Finn tragó saliva ante aquellas palabras tan duras.

—A lo mejor vuelve.

—Aquí ya no hay sitio para él. Pero no hablemos más de los muertos. Debes prepararte y despedirte de tu madre… De Aífe. Hoy va a ser un día triste para ella.

—Deberíamos hacer algo de limpieza aquí. Dárselo a las vecinas —dijo Aífe mientras doblaba las pieles en un rincón. Finn se había marchado aquella misma mañana y ella había cargado su yegua hasta conseguir que el equipaje pesara mucho más que el jinete.

Para aquel delicado momento solo había reservado sonrisas y abrazos. Sabía que Finn era un muchacho sensible, tendente a la culpa y, como madre, siempre había sabido compensar las carencias de cada hijo. Finn necesitaba marcharse de allí con la sensación absurda de que no se le necesitaría y de que apenas se le echaría de menos. Su misión era hacerlo creíble.

Cumplió a la perfección el papel que se había propuesto. Le animó, le consoló incluso, le dijo que estarían cerca y que se verían pronto. Utilizó toda suerte de mentiras piadosas y, solo cuando Finn hubo cruzado la puerta, permitió que su rostro se relajara en una expresión de tristeza dura, sobria, parecida a la de la madre de un pescador.

—Esto deberíamos también regalarlo. No creo que nos vaya a hacer ya falta.

Habían guardado algo de ropa infantil: una túnica que no se había estropeado tanto como para convertirla en trapos o retales para remiendos. Los juguetes no podían aprovecharse porque ya eran el último eslabón de una larga cadena de sobras y tampoco podían venderse porque no tenían valor alguno en el mercado: pedazos de madera pintada, atravesada con cuerdas, hacían improvisados gusanos y caracoles; muñecas de junco ligadas con sauce; bolsitas de cuero rellenas de semillas, de tabas o de piedras de río; palos y pelotas para jugar al immáin.

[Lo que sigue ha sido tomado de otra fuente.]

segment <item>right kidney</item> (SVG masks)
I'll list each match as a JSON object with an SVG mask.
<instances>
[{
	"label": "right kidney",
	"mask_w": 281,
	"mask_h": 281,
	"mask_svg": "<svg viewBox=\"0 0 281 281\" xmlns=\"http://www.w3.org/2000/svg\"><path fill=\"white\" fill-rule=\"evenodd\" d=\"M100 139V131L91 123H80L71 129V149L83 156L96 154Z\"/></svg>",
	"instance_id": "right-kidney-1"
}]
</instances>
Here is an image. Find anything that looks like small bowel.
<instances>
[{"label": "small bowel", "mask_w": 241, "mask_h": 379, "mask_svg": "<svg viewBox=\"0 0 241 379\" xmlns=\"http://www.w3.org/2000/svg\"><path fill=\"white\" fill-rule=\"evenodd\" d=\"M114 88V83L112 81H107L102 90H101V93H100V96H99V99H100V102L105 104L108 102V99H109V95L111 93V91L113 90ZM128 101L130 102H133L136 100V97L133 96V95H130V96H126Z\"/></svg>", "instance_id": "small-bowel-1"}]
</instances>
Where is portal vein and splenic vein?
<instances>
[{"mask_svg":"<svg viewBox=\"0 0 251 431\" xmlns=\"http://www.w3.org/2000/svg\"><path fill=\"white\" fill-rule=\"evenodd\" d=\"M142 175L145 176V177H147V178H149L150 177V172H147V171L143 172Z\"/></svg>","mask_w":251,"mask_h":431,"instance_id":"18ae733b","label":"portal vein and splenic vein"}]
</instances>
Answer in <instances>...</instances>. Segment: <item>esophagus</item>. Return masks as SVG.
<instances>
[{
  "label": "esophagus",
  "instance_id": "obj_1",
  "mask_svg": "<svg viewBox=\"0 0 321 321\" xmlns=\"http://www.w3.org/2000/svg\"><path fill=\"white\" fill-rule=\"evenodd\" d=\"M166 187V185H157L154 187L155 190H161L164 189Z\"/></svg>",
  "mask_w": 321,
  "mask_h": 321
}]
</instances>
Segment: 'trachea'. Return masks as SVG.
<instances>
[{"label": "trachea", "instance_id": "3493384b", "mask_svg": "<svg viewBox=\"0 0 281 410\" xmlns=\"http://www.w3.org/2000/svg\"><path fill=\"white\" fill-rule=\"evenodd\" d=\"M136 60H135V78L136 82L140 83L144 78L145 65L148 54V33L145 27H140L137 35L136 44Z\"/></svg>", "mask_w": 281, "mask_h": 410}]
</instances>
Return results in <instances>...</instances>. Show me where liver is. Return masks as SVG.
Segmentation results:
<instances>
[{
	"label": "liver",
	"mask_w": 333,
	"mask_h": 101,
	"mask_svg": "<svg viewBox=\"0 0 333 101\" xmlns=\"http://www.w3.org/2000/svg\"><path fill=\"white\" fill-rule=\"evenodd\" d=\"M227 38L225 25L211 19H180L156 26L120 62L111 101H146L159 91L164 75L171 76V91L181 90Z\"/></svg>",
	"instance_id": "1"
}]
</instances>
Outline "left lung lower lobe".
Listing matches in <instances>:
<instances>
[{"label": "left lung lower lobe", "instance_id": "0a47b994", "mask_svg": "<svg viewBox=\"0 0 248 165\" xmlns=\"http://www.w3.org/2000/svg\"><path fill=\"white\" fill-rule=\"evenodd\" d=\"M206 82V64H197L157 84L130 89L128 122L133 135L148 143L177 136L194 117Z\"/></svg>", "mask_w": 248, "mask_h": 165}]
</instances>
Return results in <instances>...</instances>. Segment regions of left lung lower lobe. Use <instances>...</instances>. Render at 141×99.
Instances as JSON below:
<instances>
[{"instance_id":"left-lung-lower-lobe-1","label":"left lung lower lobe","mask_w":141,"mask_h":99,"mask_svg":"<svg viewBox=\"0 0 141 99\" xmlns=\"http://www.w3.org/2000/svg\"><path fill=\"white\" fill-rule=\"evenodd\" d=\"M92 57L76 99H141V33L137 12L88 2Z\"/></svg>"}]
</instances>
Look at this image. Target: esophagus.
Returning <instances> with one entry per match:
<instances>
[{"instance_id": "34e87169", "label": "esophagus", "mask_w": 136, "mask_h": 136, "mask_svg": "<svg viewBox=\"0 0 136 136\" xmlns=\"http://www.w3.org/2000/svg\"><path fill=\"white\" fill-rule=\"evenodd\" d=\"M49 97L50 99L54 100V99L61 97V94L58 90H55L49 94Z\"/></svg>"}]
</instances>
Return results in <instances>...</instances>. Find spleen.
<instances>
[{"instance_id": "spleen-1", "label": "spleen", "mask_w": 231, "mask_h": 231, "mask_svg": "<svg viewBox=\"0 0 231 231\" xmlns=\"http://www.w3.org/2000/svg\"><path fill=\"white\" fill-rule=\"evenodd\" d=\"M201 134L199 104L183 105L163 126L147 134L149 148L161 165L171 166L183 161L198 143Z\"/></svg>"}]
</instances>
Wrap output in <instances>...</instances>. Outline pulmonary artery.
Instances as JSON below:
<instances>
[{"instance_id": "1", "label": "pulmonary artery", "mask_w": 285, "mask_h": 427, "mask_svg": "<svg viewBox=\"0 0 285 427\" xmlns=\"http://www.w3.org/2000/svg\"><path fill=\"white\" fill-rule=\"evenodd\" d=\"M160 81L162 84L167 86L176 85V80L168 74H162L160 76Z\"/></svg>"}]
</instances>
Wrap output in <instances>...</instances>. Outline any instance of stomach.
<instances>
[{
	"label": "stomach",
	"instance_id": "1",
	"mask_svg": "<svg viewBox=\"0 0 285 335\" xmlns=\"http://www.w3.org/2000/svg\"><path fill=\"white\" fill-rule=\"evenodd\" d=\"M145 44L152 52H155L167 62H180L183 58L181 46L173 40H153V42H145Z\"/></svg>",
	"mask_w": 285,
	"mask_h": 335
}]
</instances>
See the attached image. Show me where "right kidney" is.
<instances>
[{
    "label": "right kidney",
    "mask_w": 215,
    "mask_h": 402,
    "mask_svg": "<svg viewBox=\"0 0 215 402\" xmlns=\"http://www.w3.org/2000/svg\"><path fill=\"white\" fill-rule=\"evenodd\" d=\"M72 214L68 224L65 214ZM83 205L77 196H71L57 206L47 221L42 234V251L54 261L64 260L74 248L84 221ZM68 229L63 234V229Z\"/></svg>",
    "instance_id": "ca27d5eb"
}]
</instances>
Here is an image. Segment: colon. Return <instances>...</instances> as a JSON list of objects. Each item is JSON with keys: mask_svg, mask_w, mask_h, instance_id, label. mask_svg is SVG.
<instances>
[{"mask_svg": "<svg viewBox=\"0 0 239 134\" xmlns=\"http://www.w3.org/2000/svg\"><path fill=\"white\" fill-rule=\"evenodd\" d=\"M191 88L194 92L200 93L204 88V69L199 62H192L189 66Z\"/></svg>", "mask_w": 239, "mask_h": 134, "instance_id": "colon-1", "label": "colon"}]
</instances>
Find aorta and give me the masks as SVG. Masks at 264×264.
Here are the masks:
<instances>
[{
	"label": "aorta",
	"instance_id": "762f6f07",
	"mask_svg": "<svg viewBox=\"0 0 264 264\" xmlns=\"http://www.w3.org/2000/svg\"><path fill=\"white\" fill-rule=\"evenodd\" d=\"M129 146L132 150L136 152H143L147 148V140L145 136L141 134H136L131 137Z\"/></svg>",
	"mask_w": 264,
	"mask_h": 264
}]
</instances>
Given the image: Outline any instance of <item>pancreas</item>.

Hasta entonces lo habían guardado todo, en espera de que un nuevo hijo viniera a disfrutarlo.

—No —dijo Ciarán con pesar—. No creo que nos vaya a hacer ya falta.

Cuando Finn llegó a la mansio no pudo encontrarla más ajetreada. El obispo de Britania Prima había escogido la antigua posada oficial como centro para la formación de nuevos sacerdotes y residencia de diáconos y otros miembros de la Iglesia. Muchos habían acudido desde las distintas aldeas de los alrededores y no disponían de familia o de residencia en la zona. Después de que las guarniciones romanas se marcharan, el edificio había quedado en manos del gobierno local, que no había dudado en vendérselo al obispo a cambio de una sustanciosa suma. Contaba con todas las dependencias necesarias: los baños termales, la fragua, el granero, la cocina con su horno y el comedor. Y por supuesto, los establos.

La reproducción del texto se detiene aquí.